(Booth 5529) GE Healthcare of Chalfont St. Giles, U.K., will bring the newest advances for its Signa MRI product line, from technology hardware to elite clinical applications, to RSNA 2008.
GE will display its Signa MR750 3-tesla system, which features GE's advanced thermal management system and is designed for as much as 60% more anatomical coverage and resolution unit per time.
The Signa MR750 3-tesla system has been cleared by the U.S. Food and Drug Administration and currently is shipping in the U.S. It will be available worldwide before the end of October.
GE also will highlight advanced clinical applications made available on the Signa MR750 platform. Lava-Ideal is a dual-echo acquisition technique for detailed, 3D abdominal images in one breath-hold. Clinicians can select output image types, such as in-phase, opposed-phase, water, and fat, to produce four image contrasts with only one scan. Clinicians can perform a complete liver exam in 15 minutes, according to GE.
Vibrant-Ideal is another new application designed for fat-free breast imaging with enhanced spatio-temporal resolution. Vibrant-Ideal catches the shortest in- and out-of-phase echoes to keep scan times comparable to single-echo acquisitions, even though twice the amount of data is collected.
Vibrant-Ideal also is designed to optimize acquisition with a high signal-to-noise ratio for acquiring high-quality water and fat images, allowing users to prescribe thinner slices for imaging with high spatial resolution.
GE also will unveil Propeller 2.0 for all neuro imaging planes with the implementation of the company's "no phase wrap" (NPW) technique. According to the company, NPW allows scans that are virtually free of ghost and motion artifacts in sagittal, coronal, axial, and oblique planes.

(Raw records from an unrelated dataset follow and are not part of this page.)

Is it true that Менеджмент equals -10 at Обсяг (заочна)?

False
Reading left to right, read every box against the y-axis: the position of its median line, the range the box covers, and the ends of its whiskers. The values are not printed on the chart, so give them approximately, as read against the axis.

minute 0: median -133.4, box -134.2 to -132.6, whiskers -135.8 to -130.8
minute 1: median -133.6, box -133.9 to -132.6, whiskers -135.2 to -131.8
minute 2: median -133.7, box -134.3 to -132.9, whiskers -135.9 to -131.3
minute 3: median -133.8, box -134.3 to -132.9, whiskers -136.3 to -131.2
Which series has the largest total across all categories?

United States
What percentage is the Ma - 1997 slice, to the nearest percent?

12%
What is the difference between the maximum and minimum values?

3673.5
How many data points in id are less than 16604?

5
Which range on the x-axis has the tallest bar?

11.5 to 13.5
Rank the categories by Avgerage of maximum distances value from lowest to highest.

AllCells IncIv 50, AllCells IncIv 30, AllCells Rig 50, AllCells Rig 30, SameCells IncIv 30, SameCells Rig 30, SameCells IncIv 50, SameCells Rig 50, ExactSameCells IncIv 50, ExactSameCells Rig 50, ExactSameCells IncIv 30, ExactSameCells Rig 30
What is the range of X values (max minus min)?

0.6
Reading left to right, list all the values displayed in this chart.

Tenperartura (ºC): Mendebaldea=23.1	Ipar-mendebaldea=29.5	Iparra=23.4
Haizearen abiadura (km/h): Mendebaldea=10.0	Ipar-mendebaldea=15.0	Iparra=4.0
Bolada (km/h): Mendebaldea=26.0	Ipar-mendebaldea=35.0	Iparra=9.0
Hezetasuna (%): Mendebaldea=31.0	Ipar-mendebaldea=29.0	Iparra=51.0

GE's exclusive 3D SWAN technique is designed to capture and delineate small vessels and microbleeds, as well as large vascular structures and deposits of iron and calcium in the brain. 3D SWAN's multiecho acquisition technique and postprocessing algorithm provide wider tissue bandwidth, two to four times more signal-to-noise ratio, and more contrast within clinically relevant scan times.
3D SWAN also may aid clinicians in diagnosing, among other things, patients with ischemic and cerebral brain diseases, arteriovenous malformations, and neurodegenerative diseases.